■ TASK SET
1. From the article about the Las Cruces home invasion, list every person it names as arrested.
2. Answer these questions from the article about the Las Cruces home invasion:
(a) Who is Torrez's lawyer?
(b) Where has Torrez been training for nearly a decade?
(c) How old was Sal Garces?
3. Resume the article about the Las Cruces home invasion after its final sentence.

■ EXCERPT
____________________

DA won’t charge New Mexico fighter in home invasion killing
District Attorney Mark D’Antonio: “The decision not to charge Mr. Torrez is based on the facts and the forensic evidence presented by DASO.”

In the early morning hours of New Year’s Day, four men broke into the mobile home of pro MMA fighter Joseph Torrez in Las Cruces, NM. Present in the home at the time were Torrez, his fiance, their 2-year-old son, and his fiance’s sister.
One attacker was armed with a sharp length of broken off baseball bat. Another reportedly picked up a knife on the premises. According to Torrez’s lawyer, C.J. McElhinney, the four men were associated with the East Side Locos gang, and have prior convictions for violent crimes. One of the home invaders was even wearing an electronic ankle bracelet.
Torrez, who has been training for nearly a decade at Gracie Barra Las Cruces, was able to drive the intruders from his home.
In the process, Sal Garces, 25, who entered the home with the wooden shank, was killed. Nathan Avalos, 20, was hospitalized, and arrested when released. Leonard Calvillo, 22, who called Torrez on the phone saying “I’ll kill you and your family … I’ll go to your house,” fled and was later arrested, as was the fourth attacker, Raymond Garces, 19, brother of the deceased. Also arrested were two women, Cylver Pearl Betancourt, 18, and Rachel Carrillo, 20, who accompanied the four to the home.

____________________

■ EXCERPTED DATA
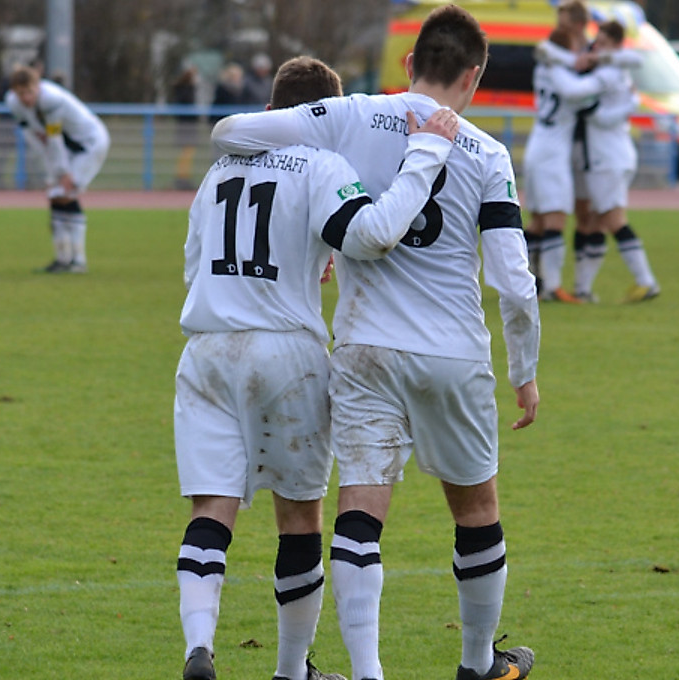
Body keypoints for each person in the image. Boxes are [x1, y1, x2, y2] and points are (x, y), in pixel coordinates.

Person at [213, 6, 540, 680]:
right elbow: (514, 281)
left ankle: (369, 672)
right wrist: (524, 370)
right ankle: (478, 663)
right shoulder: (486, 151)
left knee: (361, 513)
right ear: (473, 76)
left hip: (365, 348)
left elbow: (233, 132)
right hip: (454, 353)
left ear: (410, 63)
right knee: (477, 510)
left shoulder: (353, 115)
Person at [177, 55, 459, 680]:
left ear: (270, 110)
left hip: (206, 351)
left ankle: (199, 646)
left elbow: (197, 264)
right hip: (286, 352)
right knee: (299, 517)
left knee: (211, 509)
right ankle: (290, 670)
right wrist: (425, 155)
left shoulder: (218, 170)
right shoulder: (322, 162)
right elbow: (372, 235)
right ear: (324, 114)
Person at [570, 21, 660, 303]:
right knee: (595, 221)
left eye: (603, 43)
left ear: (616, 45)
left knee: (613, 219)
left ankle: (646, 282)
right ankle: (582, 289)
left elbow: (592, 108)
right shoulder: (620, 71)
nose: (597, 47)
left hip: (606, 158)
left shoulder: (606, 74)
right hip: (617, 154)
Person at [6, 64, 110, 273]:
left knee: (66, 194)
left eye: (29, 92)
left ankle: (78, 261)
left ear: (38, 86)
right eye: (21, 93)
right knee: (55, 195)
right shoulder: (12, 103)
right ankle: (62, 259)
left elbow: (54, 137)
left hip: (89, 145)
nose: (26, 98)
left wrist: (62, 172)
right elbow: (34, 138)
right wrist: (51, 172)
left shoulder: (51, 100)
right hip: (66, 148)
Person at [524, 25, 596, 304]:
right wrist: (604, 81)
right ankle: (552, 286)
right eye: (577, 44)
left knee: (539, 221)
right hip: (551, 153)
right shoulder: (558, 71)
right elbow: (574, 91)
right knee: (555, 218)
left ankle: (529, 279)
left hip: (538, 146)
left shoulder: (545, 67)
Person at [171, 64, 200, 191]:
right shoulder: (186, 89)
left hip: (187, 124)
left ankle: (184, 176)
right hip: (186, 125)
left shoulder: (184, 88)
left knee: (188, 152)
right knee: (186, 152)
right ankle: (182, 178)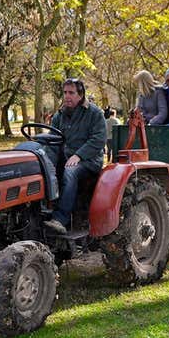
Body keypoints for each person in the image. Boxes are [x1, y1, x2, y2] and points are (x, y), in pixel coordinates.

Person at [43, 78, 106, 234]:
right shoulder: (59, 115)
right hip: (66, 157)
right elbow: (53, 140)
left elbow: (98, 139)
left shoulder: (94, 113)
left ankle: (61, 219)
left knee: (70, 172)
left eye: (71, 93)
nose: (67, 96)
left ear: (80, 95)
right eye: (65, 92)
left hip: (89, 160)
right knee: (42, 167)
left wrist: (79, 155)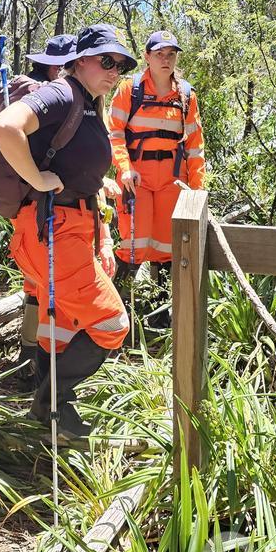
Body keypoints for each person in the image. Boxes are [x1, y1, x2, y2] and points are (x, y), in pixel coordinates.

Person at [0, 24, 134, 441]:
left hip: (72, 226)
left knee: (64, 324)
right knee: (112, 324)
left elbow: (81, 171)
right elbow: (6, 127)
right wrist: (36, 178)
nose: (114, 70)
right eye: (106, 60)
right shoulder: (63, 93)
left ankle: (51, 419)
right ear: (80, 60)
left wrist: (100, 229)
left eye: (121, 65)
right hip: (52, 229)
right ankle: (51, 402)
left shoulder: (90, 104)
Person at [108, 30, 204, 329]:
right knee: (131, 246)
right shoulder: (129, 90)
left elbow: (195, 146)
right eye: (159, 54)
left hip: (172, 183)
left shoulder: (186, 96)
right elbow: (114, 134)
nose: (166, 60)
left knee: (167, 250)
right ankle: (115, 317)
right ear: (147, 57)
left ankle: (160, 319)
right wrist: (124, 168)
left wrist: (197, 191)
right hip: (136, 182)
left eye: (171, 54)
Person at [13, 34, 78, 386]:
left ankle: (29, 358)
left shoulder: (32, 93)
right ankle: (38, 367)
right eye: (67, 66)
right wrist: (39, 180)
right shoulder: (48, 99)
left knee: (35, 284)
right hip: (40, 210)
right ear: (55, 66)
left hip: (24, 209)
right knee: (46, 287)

____________________

■ ANSWERS BY ITEM
1. Nathan Avalos, Leonard Calvillo, Raymond Garces, Cylver Pearl Betancourt, Rachel Carrillo

2.
(a) C.J. McElhinney
(b) Gracie Barra Las Cruces
(c) 25

3.
The attack is believed to have been precipitated by an incident involving the 17-year-old sister of Torrez’s fiance at a New Year’s Eve Party earlier in the evening. Mr. Elhinney said that the young woman got into some type of altercation there with one or more members of the arrested group. The 17 year old then went to the Torrez home as a safety precaution.
Her judgment proved to be correct – her older sister’s fiancee was able to successfully protect his family.
However, Torrez’s had a problem – he won. If the four attackers had made good on their threat, and killed him, attacked his fiance’s sister, and wreaked who knows what havoc on the remaining mother and child, Torrez would face no legal issues. But he’d be dead.
Dona Ana County (NM) District Attorney Mark D’Antonio has spent months directing the Dona Ana County Sheriff’s investigation, which included a recreation of the crime scene, numerous interviews, fingerprint and DNA analysis, and complete autopsy report to determine whether Torrez acted in self defense during the invasion.
Now Albuquerque’s KOB News reports that Torrez will not be charged.
The DA’s office said there was not enough evidence to prove Torrez killed Garces without legal justification.
“The decision not to charge Mr. Torrez is based on the facts and the forensic evidence presented by DASO. In particular, it was the scientific evidence that led to that conclusion,” said District Attorney Mark D’Antonio.